Was für ein Kommentar. Helfen ist helfen - die Abwägung, wer denn das mehr "verdient" hätte, ist Hobby von misanthropen Korinthenkackern. Schämen Sie sich. Aber wenn es Sie beruhigt: die von Ihnen Genannten kommen durchaus in den Genuß von weitaus weitreichenderen Unterstützungen (und das ist auch gut so). Und wenn Sie es noch mehr beruhigt: gerne dürfen Sie aus eigener Tasche aus eigenem Antrieb auch Anderen nach Ihrer Meinung Bedürftigeren etwas zukommemn lassen. Gerne. Irgendwie glaub ich aber nicht dran. Mir ist solangsam nur noch übel.

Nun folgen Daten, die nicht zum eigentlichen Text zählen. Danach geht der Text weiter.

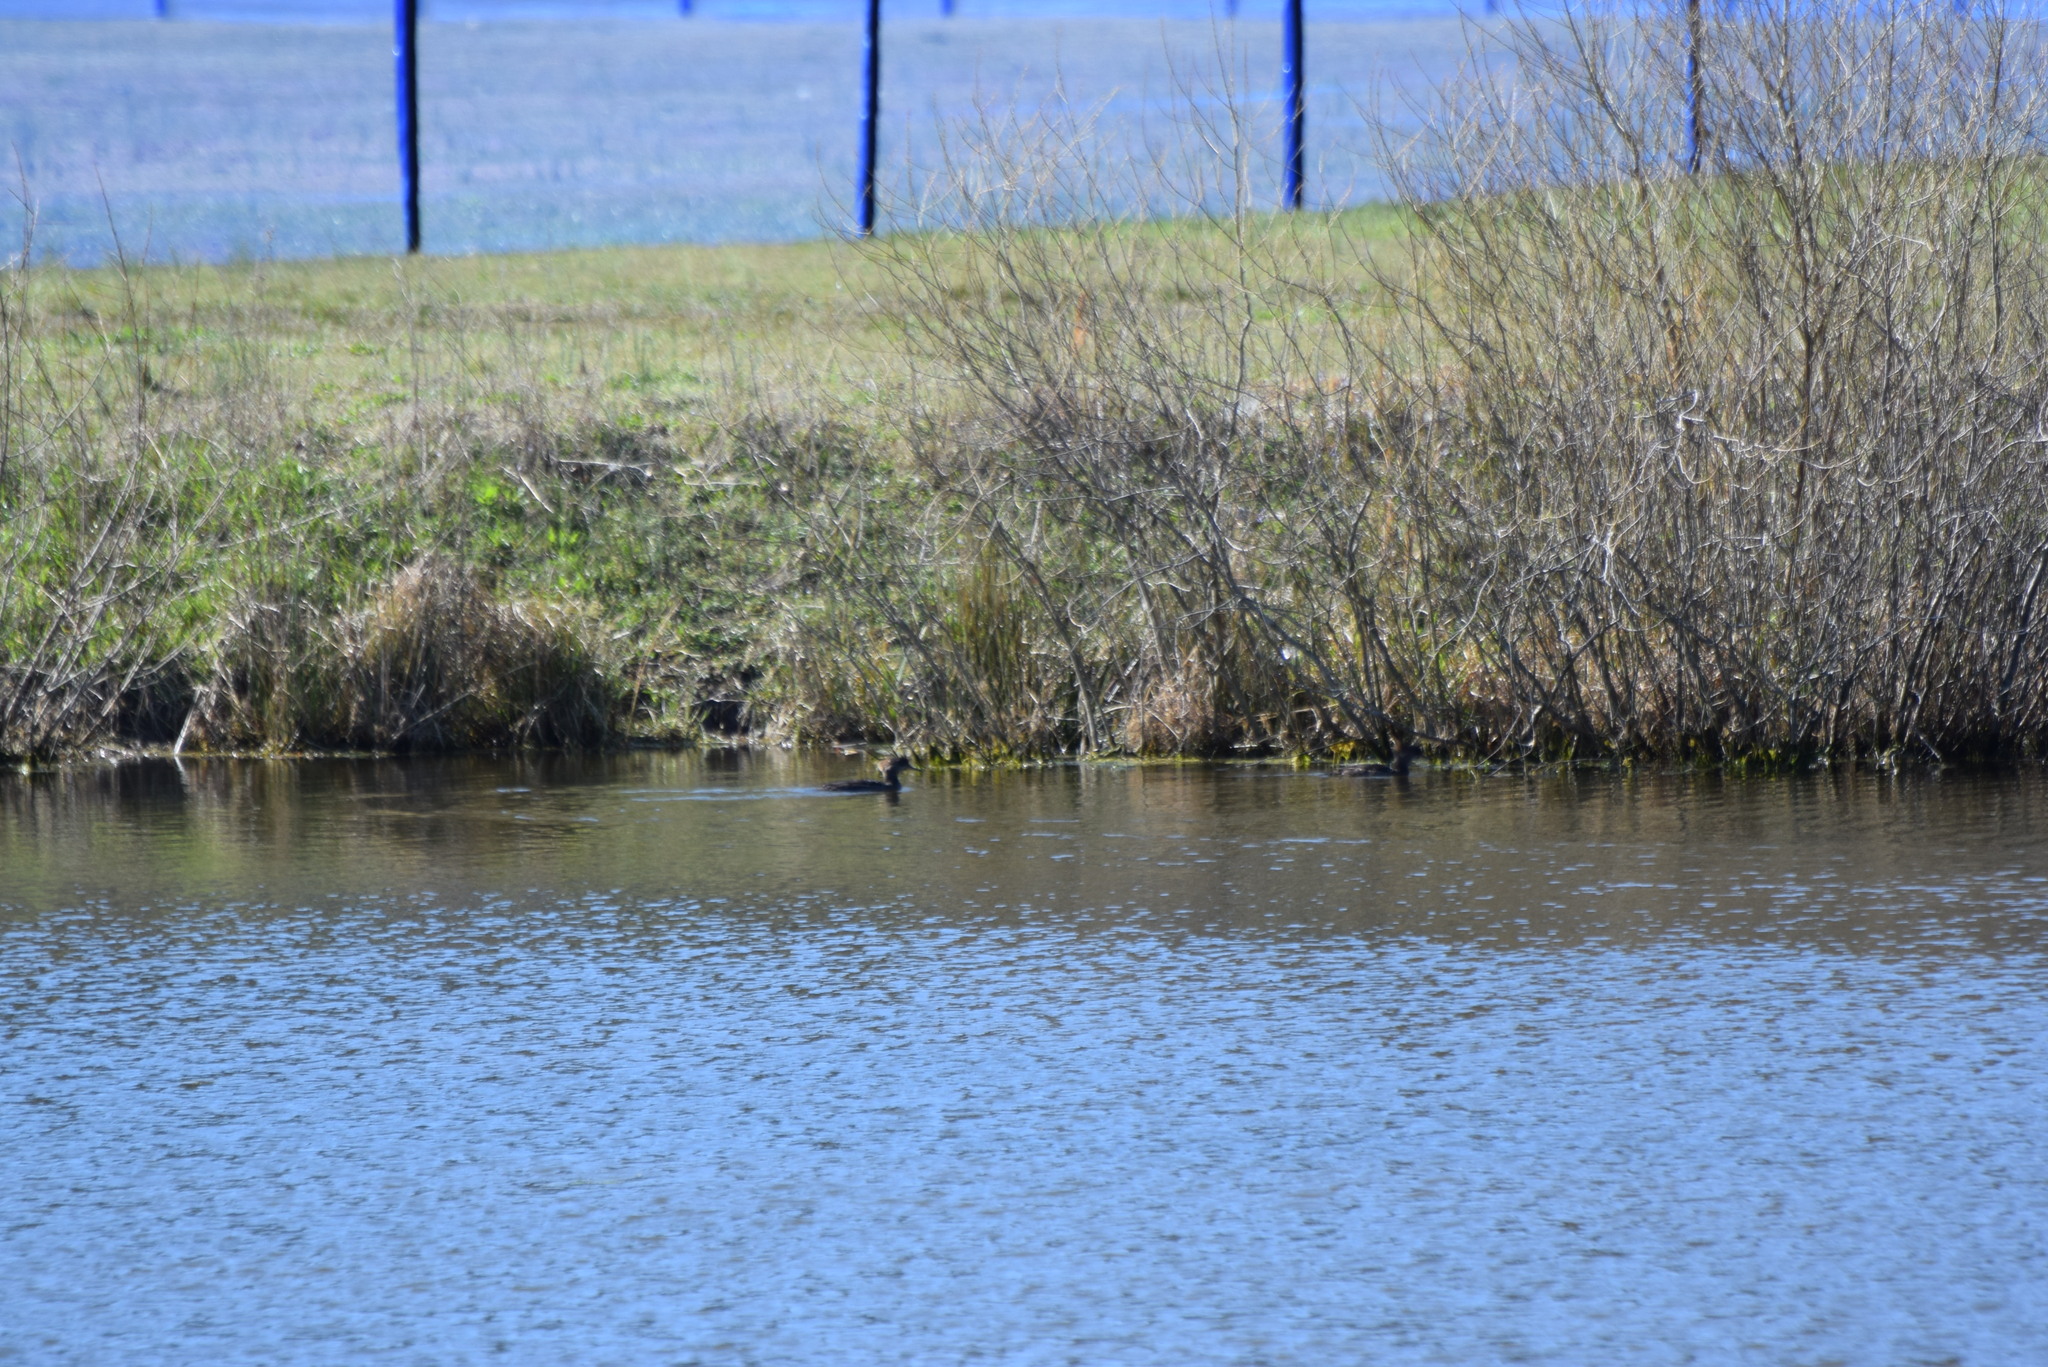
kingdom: Animalia
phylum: Chordata
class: Aves
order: Anseriformes
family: Anatidae
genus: Mergus
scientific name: Mergus serrator
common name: Red-breasted merganser
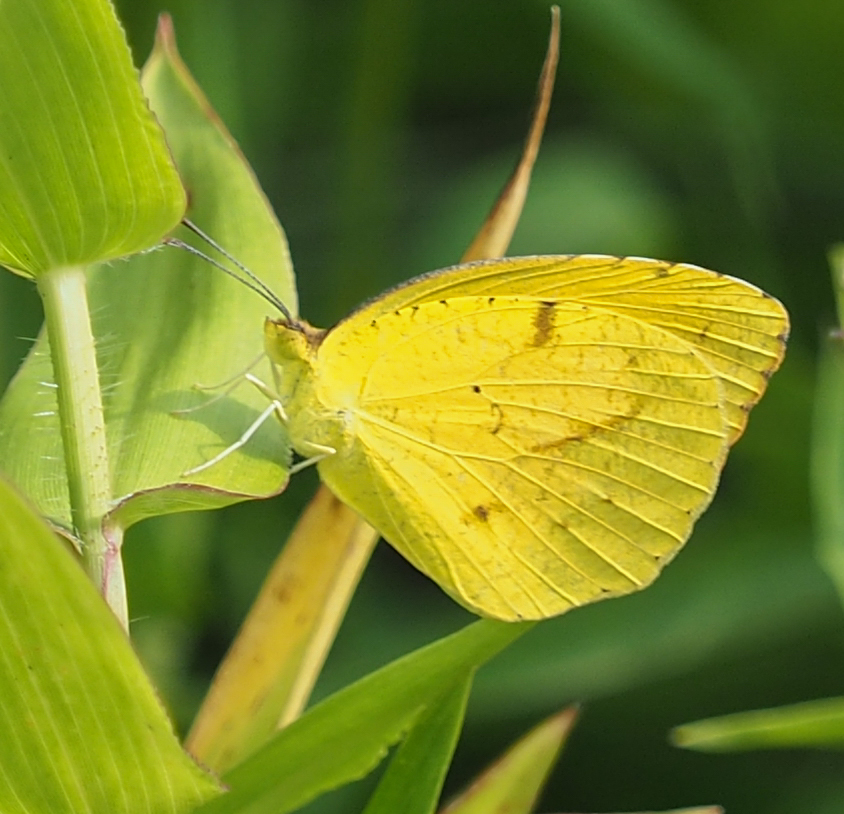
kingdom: Animalia
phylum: Arthropoda
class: Insecta
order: Lepidoptera
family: Pieridae
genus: Abaeis
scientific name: Abaeis nicippe
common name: Sleepy orange
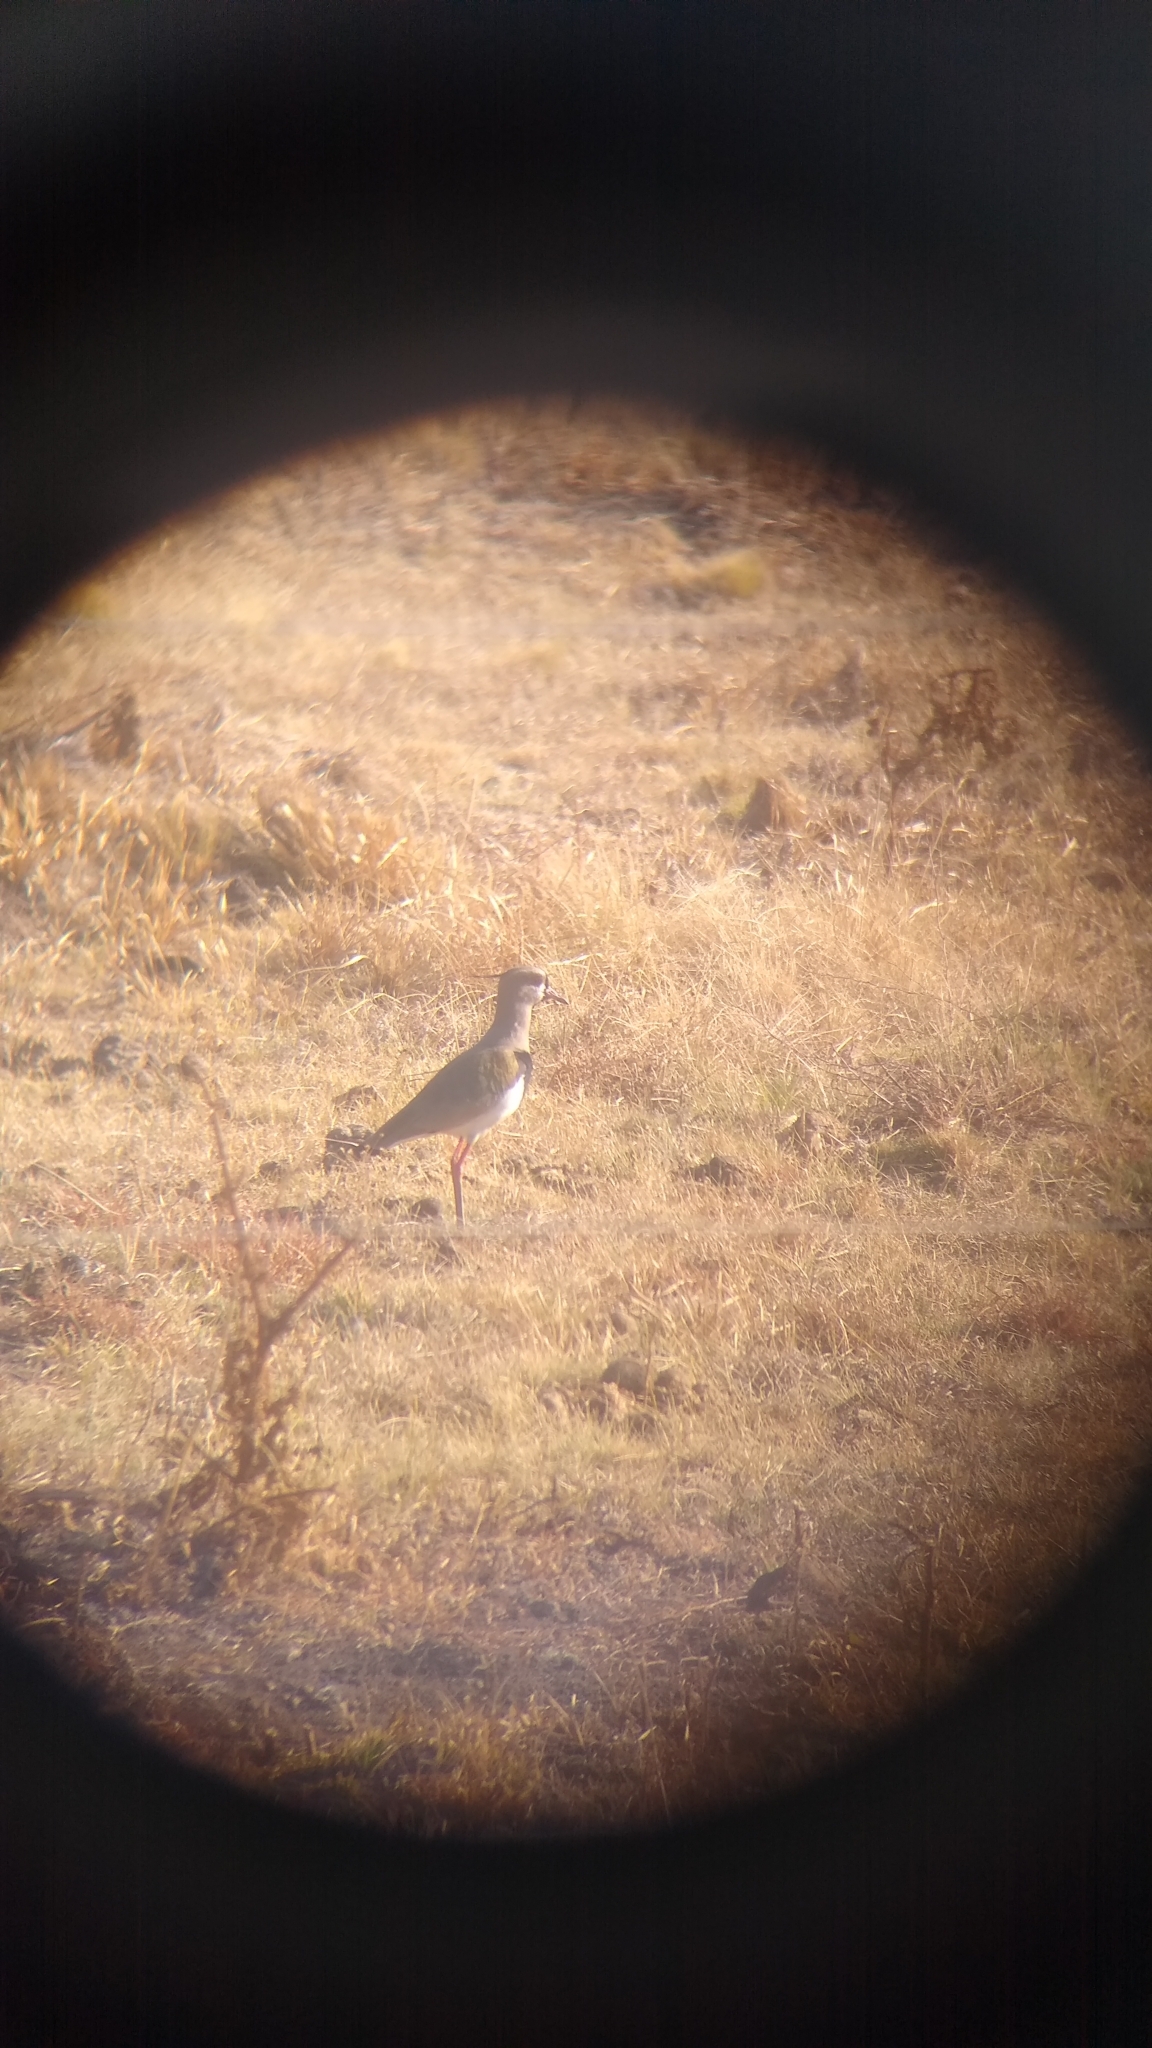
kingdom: Animalia
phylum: Chordata
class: Aves
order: Charadriiformes
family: Charadriidae
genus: Vanellus
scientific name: Vanellus chilensis
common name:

Ministerium für Wahrheit. 29.08.2015
2. Oh mein Gott.
Es steht ihnen frei, etwas für diese Menschen zu spenden oder ihnen zu helfen. So wie ich das verstanden habe, haben die Fans etwas für die Asylsuchenden getan. Es ist ihre Entscheidung, die sie zu akzeptieren haben.
countrushmore 29.08.2015
3.
"Eine Sprache spricht die ganze Welt: Fußball!" Schon falsch. Aber in Deutschland wohl unverständlich, dass die Fußballbegeisterung in Teilen der Welt kleiner als hier ist.
wanderer777 29.08.2015
4. Das ist der richtige Weg!
Eine tolle Idee - und ich gönne es den Flüchtlingen von Herzen. Denn für jemanden, der die Grausamkeiten eines Krieges und dann auch noch die menschenunwürdige Flucht erleben musste und schon lange keinen Lichtblick mehr gesehen hat, kann so ein Erlebnis die Welt bedeuten. Und ja, es gibt auch deutsche Familien, die sich keinen Stadionbesuch leisten können - aber haben sie das gleiche Grauen erlebt, wie diese Menschen? Wir müssen uns immer wieder bewusst machen, in welchem "Paradies" wir hier leben dürfen - sogar die armen unter uns!
schropc3 29.08.2015
5. #1
Ich glaube Flüchtlinge sind es, den man in dieser Situation zeigen muss, dass sie willkommen sind. Zweitens glaube ich nicht, dass die von Dir genannten Gruppen schlechter dran sind als Leute, die ihre Heimat verloren haben. Oder wolltest Du bloss die eine Gruppe gegen andere ausspielen?